En 2016, lorsqu’il était président du Paradou AC, il avait alors écopé de trois mois de suspension suite à ses déclarations jugées offensantes à l’égard du président de la Ligue de football professionnel (LFP) de l’époque, Mahfoud Kerbadj et de l’arbitrage algérien. En Algérie, il se murmure que Mahfoud Kerbadj, candidat empêché de se représenter à la LFP par Zetchi, se serait vengé en ressortant ce dossier et en l’envoyant lui-même à la FIFA. Autre grief, évoqué par la FIFA, la suspension que lui a infligé la Confédération africaine de football (CAF) en 2018. Cette mesure a été prise à son encontre suite à son retrait de la commission du CHAN.

Kheireddine Zetchi avait pris cette décision en guise de protestation contre le rejet de la candidature de Bachir Ould Zmirli au bureau exécutif de la CAF. Zetchi a fait appel de la décision de la FIFA devant le Tribunal arbitral du sport.

Proche de Gianni Infantino

À 55 ans, Zetchi a l’ambition de devenir la deuxième personnalité sportive algérienne à intégrer le Conseil de la Fifa après l’ancien président de la FAF Mohamed Raouraoua. Même s’il est apprécié par le président de la FIFA, Gianni Infantino, Zetchi ne pèse pas sur le continent et le poste vacant est promis au très influent Marocain Fouzi Lekjaa, membre du Comité exécutif de la CAF. Ou encore à l’Égyptien Abo Rida. Le vote pour ces places au Conseil de la FIFA aura lieu lors de l’assemblée générale élective de la CAF le 12 mars 2021 à Rabat au Maroc.

Zetchi s’est souvent attaqué à la gestion de la CAF, et certains pensent que les bonnes relations qu’il entretient avec Infantino sont derrière ses propos. Comme Infantino, Zetchi a largement adhéré à l’idée d’organiser la CAN tous les quatre ans. Sauf que Gianni Infantino, qui ne pourra jamais se passer des 54 voix africaines, ne peut pas se permettre de miser sur le mauvais cheval. Zetchi n’a pas vraiment réussi à tisser sa toile sur le continent lors de son premier mandat. Aucun candidat algérien n’est entré au Comité exécutif de la CAF, lui n’en a jamais émis l’intention.

Invité au Qatar par Infantino pour suivre la Coupe du monde, Zetchi a créé une nouvelle polémique en Algérie en n’assistant pas à la finale du CHAN au Cameroun alors que grâce à lui, l’Algérie reprend le flambeau en organisant la prochaine édition.

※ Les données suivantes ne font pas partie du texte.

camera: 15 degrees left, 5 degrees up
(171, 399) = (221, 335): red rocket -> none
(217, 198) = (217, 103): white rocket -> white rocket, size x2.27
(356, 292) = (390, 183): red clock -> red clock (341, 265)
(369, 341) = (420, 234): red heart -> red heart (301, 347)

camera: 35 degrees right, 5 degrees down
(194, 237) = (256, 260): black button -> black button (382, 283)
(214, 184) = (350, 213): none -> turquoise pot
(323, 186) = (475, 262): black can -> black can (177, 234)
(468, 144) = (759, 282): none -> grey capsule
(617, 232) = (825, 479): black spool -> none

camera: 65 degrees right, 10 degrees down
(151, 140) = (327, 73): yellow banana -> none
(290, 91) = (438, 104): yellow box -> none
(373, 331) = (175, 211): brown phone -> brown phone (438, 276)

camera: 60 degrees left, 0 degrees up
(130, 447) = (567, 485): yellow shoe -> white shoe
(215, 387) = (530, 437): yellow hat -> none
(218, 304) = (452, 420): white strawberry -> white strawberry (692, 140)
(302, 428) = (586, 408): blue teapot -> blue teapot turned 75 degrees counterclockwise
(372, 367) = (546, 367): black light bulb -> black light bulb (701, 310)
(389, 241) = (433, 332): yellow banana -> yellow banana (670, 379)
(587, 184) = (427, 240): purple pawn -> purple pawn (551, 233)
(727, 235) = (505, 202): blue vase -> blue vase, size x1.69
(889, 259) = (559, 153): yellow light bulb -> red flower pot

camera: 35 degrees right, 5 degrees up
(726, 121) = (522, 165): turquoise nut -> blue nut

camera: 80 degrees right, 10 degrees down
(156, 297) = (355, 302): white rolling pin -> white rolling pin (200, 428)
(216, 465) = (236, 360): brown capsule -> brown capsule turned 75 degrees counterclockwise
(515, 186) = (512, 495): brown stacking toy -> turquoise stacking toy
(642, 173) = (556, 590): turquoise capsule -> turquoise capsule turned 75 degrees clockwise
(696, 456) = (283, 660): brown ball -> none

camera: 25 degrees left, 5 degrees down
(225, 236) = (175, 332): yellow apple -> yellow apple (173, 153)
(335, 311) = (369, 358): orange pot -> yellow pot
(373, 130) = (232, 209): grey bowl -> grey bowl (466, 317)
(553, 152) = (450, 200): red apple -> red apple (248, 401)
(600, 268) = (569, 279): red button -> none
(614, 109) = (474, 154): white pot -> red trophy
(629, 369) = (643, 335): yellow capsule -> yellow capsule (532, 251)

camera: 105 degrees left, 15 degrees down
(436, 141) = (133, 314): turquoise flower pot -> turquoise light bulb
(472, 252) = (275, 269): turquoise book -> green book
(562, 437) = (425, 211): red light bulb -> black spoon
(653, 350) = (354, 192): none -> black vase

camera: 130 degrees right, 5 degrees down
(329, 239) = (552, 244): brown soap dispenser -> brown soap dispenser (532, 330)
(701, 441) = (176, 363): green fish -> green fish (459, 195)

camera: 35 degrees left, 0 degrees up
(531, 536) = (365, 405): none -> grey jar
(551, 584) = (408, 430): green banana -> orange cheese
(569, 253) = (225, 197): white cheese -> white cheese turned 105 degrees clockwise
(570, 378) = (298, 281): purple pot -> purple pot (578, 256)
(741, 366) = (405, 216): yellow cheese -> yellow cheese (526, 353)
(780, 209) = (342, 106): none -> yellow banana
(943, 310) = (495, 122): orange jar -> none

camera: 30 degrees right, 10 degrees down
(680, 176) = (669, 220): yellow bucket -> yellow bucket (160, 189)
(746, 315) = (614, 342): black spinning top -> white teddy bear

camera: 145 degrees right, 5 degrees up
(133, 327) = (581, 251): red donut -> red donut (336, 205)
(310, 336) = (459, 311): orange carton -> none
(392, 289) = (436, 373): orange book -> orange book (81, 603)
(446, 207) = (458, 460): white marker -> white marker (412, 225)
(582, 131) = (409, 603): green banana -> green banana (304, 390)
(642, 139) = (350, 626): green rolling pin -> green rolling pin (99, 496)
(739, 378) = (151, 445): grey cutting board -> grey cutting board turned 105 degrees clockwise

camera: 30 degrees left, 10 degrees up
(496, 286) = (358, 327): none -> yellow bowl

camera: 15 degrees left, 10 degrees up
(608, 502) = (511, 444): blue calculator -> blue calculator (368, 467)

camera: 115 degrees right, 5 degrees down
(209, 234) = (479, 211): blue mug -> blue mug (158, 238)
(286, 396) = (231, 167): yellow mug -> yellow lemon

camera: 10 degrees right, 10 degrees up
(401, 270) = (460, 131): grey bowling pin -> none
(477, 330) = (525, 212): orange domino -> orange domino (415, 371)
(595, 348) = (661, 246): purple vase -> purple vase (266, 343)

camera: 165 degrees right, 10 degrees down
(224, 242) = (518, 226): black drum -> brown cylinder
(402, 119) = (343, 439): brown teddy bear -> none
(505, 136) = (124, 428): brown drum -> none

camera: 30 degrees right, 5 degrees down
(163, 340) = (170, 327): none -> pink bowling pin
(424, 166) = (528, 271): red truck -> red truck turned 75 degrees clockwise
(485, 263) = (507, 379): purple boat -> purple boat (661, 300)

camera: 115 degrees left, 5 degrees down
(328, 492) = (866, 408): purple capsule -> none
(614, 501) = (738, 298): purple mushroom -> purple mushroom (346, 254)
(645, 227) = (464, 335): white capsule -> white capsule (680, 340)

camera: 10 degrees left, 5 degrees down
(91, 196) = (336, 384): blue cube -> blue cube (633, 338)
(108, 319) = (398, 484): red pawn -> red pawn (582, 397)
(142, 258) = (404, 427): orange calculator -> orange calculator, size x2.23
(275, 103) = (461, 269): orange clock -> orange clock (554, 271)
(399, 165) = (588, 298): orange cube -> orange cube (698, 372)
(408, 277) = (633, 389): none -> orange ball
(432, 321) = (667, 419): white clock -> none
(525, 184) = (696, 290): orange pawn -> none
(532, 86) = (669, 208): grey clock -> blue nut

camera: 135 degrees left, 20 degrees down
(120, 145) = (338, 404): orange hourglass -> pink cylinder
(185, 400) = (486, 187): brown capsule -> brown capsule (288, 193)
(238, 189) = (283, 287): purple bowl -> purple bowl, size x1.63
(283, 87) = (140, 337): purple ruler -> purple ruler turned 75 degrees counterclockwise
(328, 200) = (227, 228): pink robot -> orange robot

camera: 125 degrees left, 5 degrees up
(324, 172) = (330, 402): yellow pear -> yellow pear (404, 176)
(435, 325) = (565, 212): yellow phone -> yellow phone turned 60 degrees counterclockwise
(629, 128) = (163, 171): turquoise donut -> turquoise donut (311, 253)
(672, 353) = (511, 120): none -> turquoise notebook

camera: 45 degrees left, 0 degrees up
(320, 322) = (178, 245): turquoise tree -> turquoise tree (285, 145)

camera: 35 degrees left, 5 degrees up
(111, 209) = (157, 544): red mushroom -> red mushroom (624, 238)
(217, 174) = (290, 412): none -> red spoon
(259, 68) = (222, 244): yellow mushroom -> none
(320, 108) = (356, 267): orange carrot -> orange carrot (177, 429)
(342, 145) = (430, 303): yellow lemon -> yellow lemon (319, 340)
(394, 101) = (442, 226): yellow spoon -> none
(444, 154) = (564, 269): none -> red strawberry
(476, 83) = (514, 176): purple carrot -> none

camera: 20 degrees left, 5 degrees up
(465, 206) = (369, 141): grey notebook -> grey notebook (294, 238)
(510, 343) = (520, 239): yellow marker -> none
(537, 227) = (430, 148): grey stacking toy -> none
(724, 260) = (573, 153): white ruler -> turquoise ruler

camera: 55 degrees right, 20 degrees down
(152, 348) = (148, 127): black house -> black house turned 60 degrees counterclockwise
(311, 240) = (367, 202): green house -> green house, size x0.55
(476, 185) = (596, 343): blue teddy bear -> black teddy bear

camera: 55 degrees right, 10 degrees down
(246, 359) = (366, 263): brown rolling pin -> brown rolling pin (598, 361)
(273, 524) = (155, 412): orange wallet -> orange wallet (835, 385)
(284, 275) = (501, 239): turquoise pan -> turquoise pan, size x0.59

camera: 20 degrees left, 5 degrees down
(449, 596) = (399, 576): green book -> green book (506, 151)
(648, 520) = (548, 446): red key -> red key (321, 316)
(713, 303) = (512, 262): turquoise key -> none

Zetchi, qui occupe le poste de membre du comité d’organisation du tournoi, avait fait le déplacement à Yaoundé pour l’ouverture de la compétition. « À chaque faux pas, le clan Raouraoua est à la manœuvre pour le déstabiliser », indique un de nos confrères algériens.

En Algérie, les instances officielles ne facilitent pas vraiment la tâche à Zetchi. Aujourd’hui, la FIFA exige une réécriture des statuts de la Fédération algérienne de football pour être en conformité avec l’insistance mondiale du football. Et le dossier envoyé depuis un moment est actuellement en souffrance sur le bureau du ministère des Sports. Et si les choses n’avancent pas, avec ou sans Kheireddine Zetchi, la prochaine élection pourrait bien être décalée ou invalidée par la FIFA.